A trust is a "person" for tax purposes and is therefore a taxpayer in its own right. The ITR12T must be completed and submitted by the trustees of the trust, or the tax practitioner appointed by the trustee(s).
The following special trust types are recognized for tax purposes:
- "Special Trust" – Type A: the trust is created solely for the benefit of one or more person who is a relative of the founder and has a disability as defined in section 6B (1) and such disability incapacitates such person from earning sufficient income for their maintenance, or from managing their own financial affairs. In order to be classified as a Special trust – Type A approval must be obtained from SARS.
- "Special Trust" - Type B: the trust is created in terms of the will of a deceased person solely for the benefit of beneficiaries who are his/her relatives, who are alive at the time of death, and of which the youngest is under the age of 18 at the end of the year of assessment.

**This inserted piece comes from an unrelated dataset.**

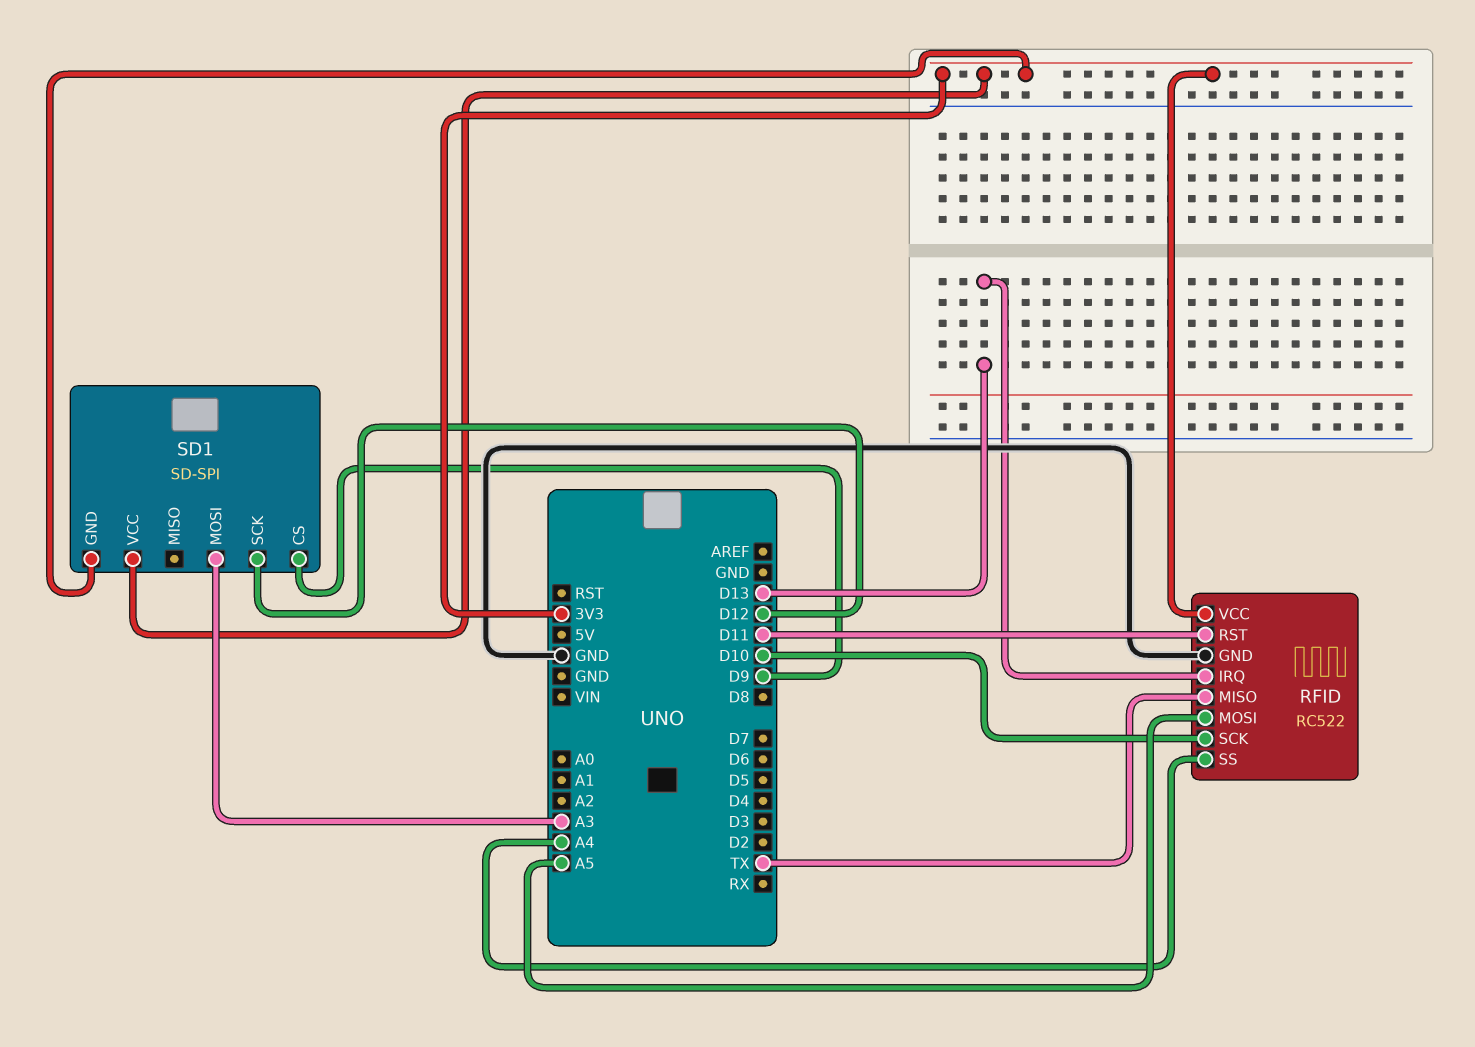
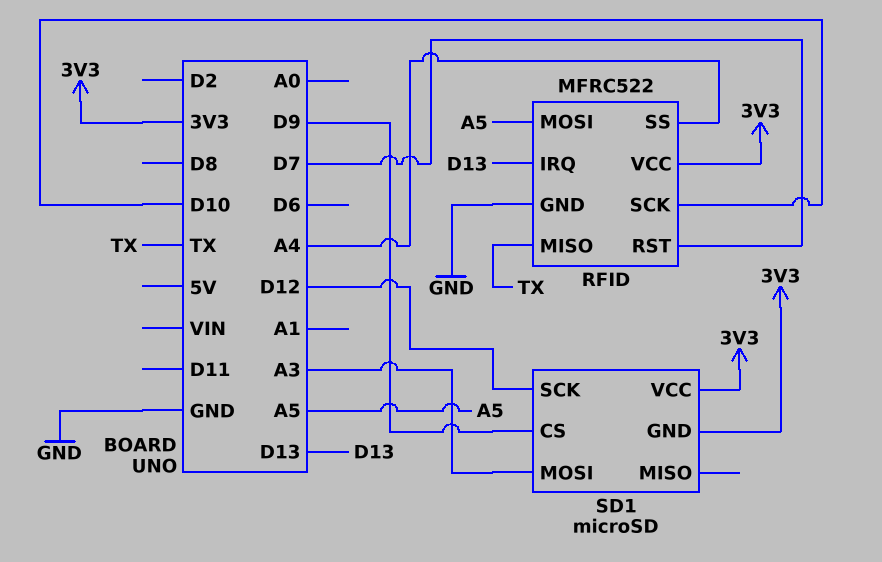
RFID: RC522 -> MFRC522
RFID pin RST: D11 -> D7
SD1: SD-SPI -> microSD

- Collective Investment Schemes - A scheme, in whatever form, including an open-ended investment company where members of the public are invited to invest money or other assets in a portfolio, and in terms of which two or more investors contribute money and hold a participatory interest in a portfolio of the scheme through shares, units or any other form of participatory interest. The investors share the risk and the benefit of investment in proportion to their
Participatory interest in a portfolio of a scheme or on any other basis determined in the deed.